Friday Candle Lighting: 5:29 PM
Shabbat Ends: 6:25 PM
Churchill and the Jews
“These are the things…” (35:1)
The relationship between Winston Churchill (1874–1965) arguably the greatest Englishman of the twentieth century, and the Jewish People is a subject of debate. Churchill opposed anti-Semitism (as in 1904, when he was fiercely critical of the proposed Aliens Bill severely restricting Jewish immigration from Czarist Russia). However, in “Zionism versus Bolshevism,” an article written by Churchill in the Illustrated Sunday Herald in 1920, he makes a distinction between “national” Jews — who Churchill said supported Zionism — and “international” Jews — such as Karl Marx, Trotsky, Béla Kun, Rosa Luxemburg and Emma Goldman, who Churchill said supported a Bolshevist “world-wide conspiracy for the overthrow of civilization and for the reconstitution of society on the basis of arrested development, of envious malevolence, and impossible equality.” The article was criticized by the Jewish Chronicle at the time, calling it “the most reckless and scandalous campaign in which even the most discredited politicians have ever engaged.” The Chronicle said Churchill had adopted “the hoary tactics of hooligan anti-Semites” in his article.
However, Sir Martin Gilbert (1936-2015), himself a Jew and Churchill’s official biographer, argues in “Churchill and the Jews” that Churchill was overwhelmingly sympathetic to the Jews and Jewish causes: In that same 1920 article, Churchill writes, “We owe to the Jews… a system of ethics which, even if it were entirely separated from the supernatural, would be incomparably the most precious possession of mankind, worth in fact the fruits of all other wisdom and learning put together.

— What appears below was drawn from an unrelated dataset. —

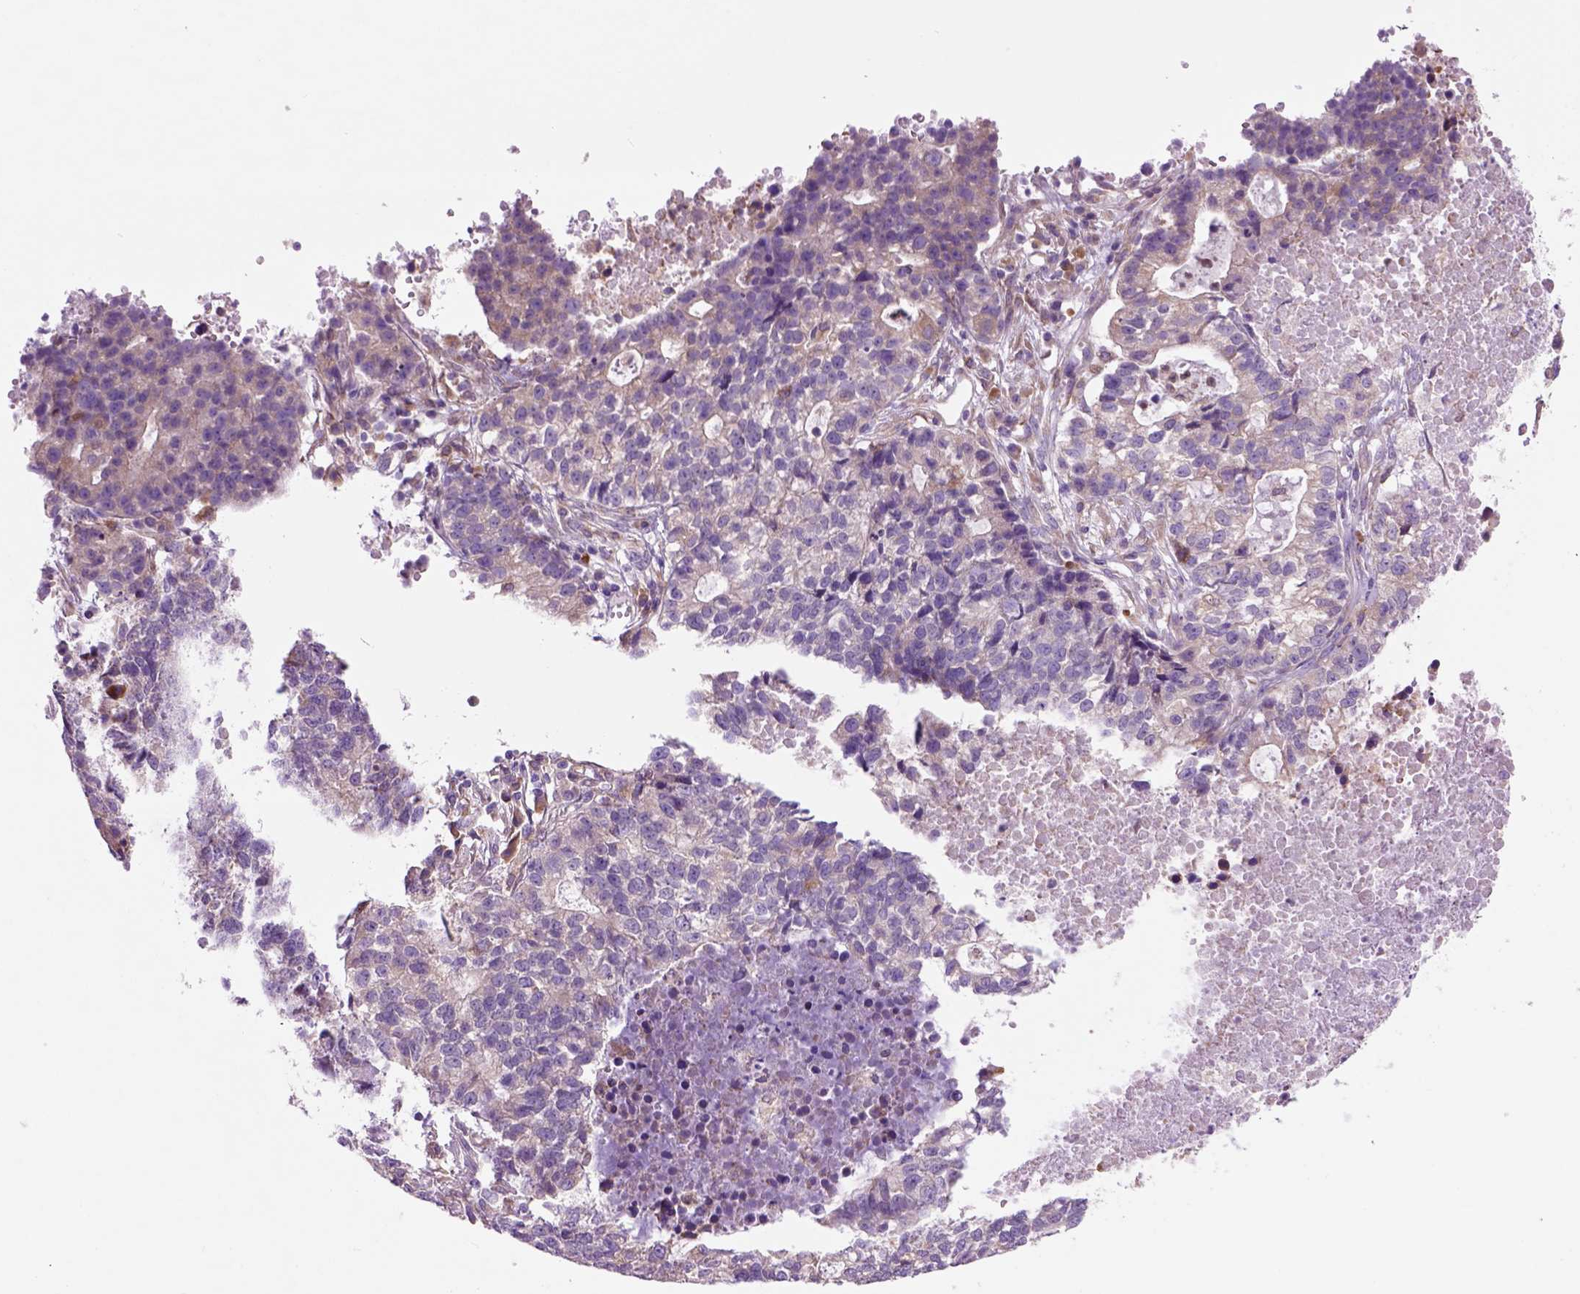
{"staining": {"intensity": "negative", "quantity": "none", "location": "none"}, "tissue": "lung cancer", "cell_type": "Tumor cells", "image_type": "cancer", "snomed": [{"axis": "morphology", "description": "Adenocarcinoma, NOS"}, {"axis": "topography", "description": "Lung"}], "caption": "Adenocarcinoma (lung) was stained to show a protein in brown. There is no significant staining in tumor cells.", "gene": "PIAS3", "patient": {"sex": "male", "age": 57}}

On that system and by that faith there has been built out of the wreck of the Roman Empire the whole of our existing civilization.”
“These are the things…” In the Torah portion called Vayakhel, the mitzvahs of the Mishkan, the Tabernacle, are preceded by yet another injunction to keep Shabbat. And from the juxtaposition of the work of the Mishkan to the next two verses that deal with Shabbat, our Rabbis derive the thirty-nine categories of creative labor that are forbidden on Shabbat.
One of the messages of this juxtaposition is that the same creative labors that build the material world are precisely those that are needed to create an abode for sanctity. If “a system of ethics which, even if it were entirely separated from the supernatural, would be incomparably the most precious possession of mankind, worth in fact the fruits of all other wisdom and learning put together,” how much more when that system is connected to the spiritual world is it “incomparably the most precious possession of mankind.”